The history of the campaign button is a tale of evolution.
It all began with buttons for our first president, George Washington — but not campaign buttons as we think of them today. At his first inauguration in 1789, brass clothing buttons and metal tokens in several designs were created to be worn on coats. By the 1840 election, tokens and ribbons of many different types were made to be worn on the lapel, notably for the campaign of William Henry Harrison. These tokens were generally drilled and worn on the shirt or around the neck by a ribbon, chain or string.
The invention of photography led to tintype photos being encased in metal frames, which could either be drilled and worn like the earlier tokens or have a pin attached to the back to wear. Tintypes were eventually replaced by cardboard photos.

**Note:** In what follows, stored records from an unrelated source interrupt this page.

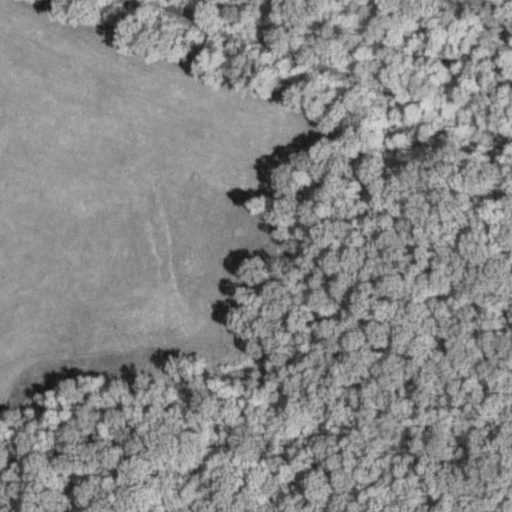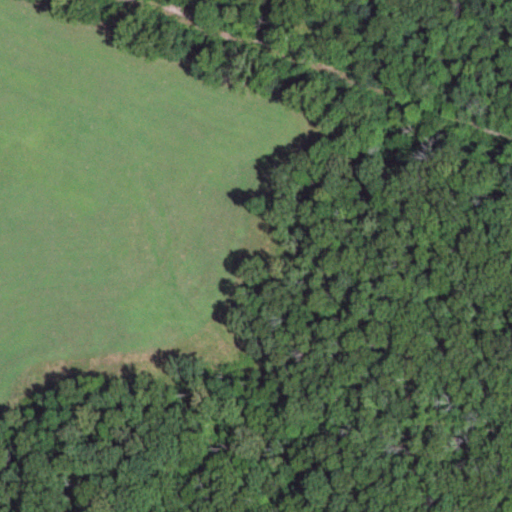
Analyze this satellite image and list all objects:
road: (502, 17)
railway: (317, 68)
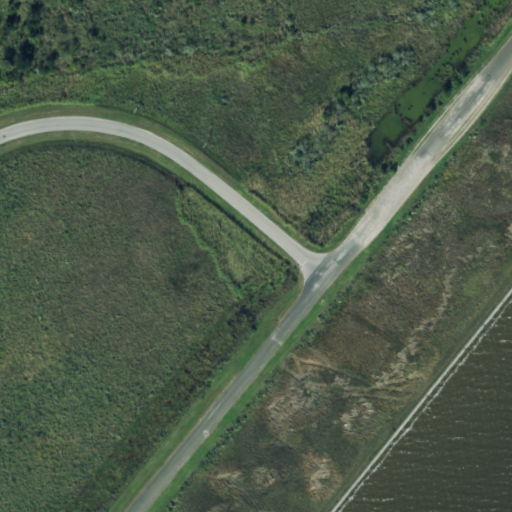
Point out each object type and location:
road: (180, 156)
road: (325, 281)
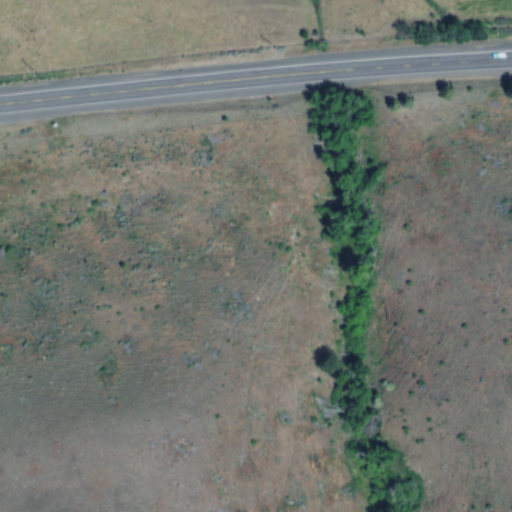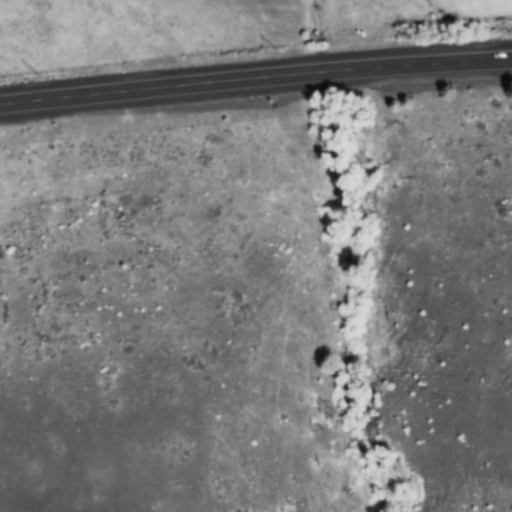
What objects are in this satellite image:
road: (255, 80)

In the campaign of 1896, buttons (as we think of them today) were issued for the campaign of William McKinley against William Jennings Bryan. These buttons included images or words printed on paper and placed on a metal disk with a pin attached to the back, and then covered with a thin sheet of celluloid. Although some buttons were created in black and white and sepia, the addition of full color to these lapel pins is what attracted attention. The Golden Age of Political Buttons began with this election and ran through 1916. Many collectors feel that the colors and designs of these pins have never been surpassed.
By 1916, litho buttons came into being: metal disks with a photo or words painted directly on the metal, which was bent back around the edges, with a pin inserted in the back. Celluloid covered buttons continue to be made, and litho buttons still exist, but the celluloid-style buttons dominate, though no longer covered with celluloid, but acetate or similar materials.